To-do item: With the images removed, reproduce each entry below word for word.

The data:
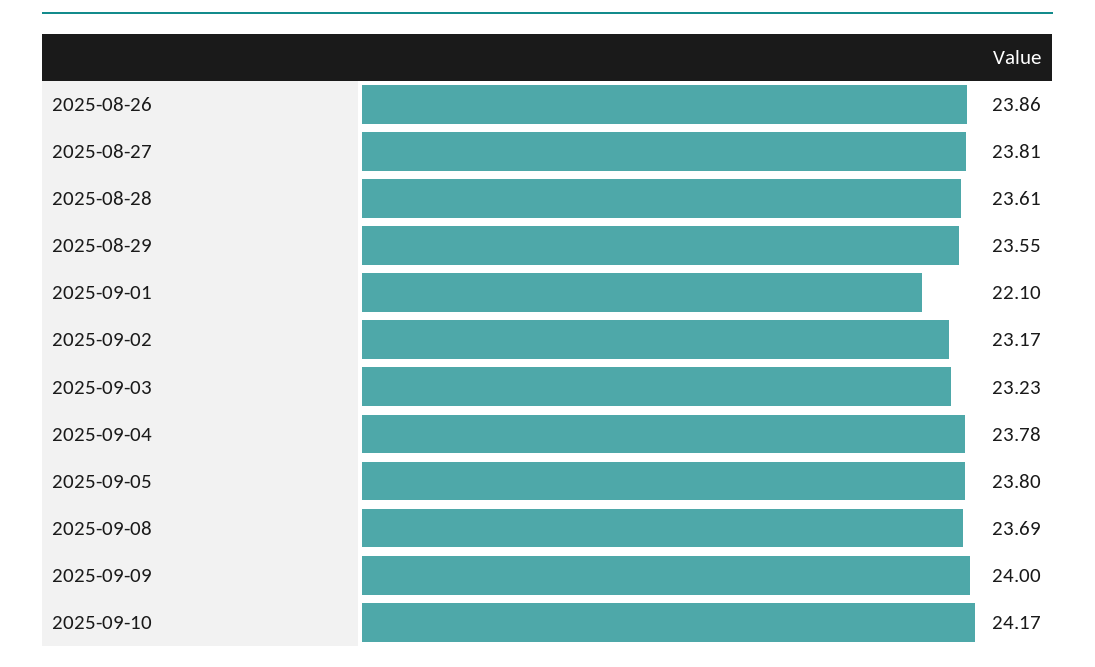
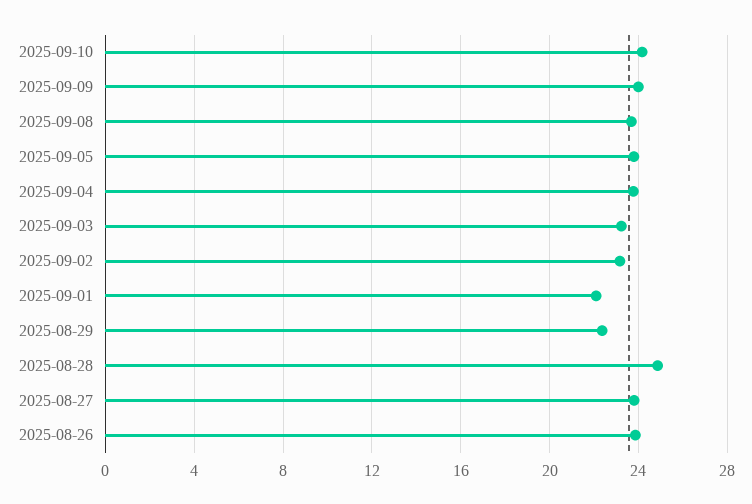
2025-08-28: 23.61 -> 25
2025-08-29: 23.55 -> 22.5

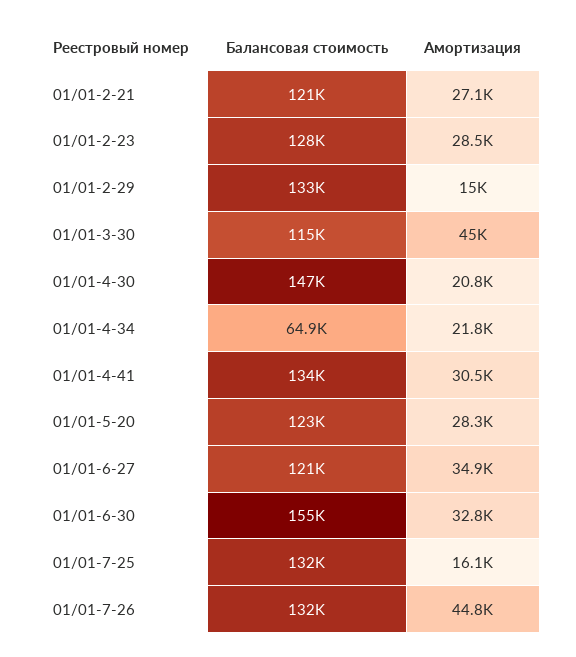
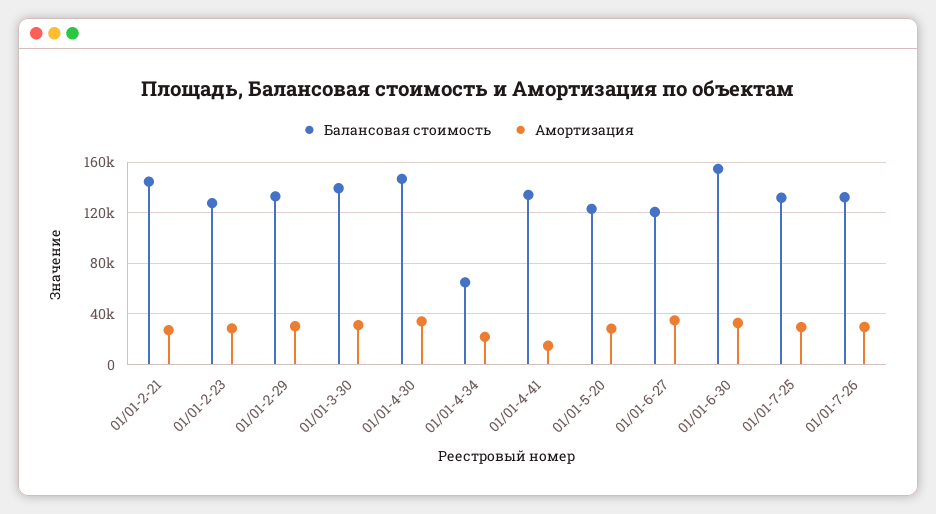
Балансовая стоимость, 01/01-2-21: 121000 -> 145000
Амортизация, 01/01-2-29: 15000 -> 30000
Балансовая стоимость, 01/01-3-30: 115000 -> 140000
Амортизация, 01/01-3-30: 45000 -> 30000
Амортизация, 01/01-4-30: 20800 -> 35000
Амортизация, 01/01-4-41: 30500 -> 15000
Амортизация, 01/01-7-25: 16100 -> 30000
Амортизация, 01/01-7-26: 44800 -> 30000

Answer to this task:
2025-08-28: 23.61 -> 25
2025-08-29: 23.55 -> 22.5

Балансовая стоимость, 01/01-2-21: 121000 -> 145000
Амортизация, 01/01-2-29: 15000 -> 30000
Балансовая стоимость, 01/01-3-30: 115000 -> 140000
Амортизация, 01/01-3-30: 45000 -> 30000
Амортизация, 01/01-4-30: 20800 -> 35000
Амортизация, 01/01-4-41: 30500 -> 15000
Амортизация, 01/01-7-25: 16100 -> 30000
Амортизация, 01/01-7-26: 44800 -> 30000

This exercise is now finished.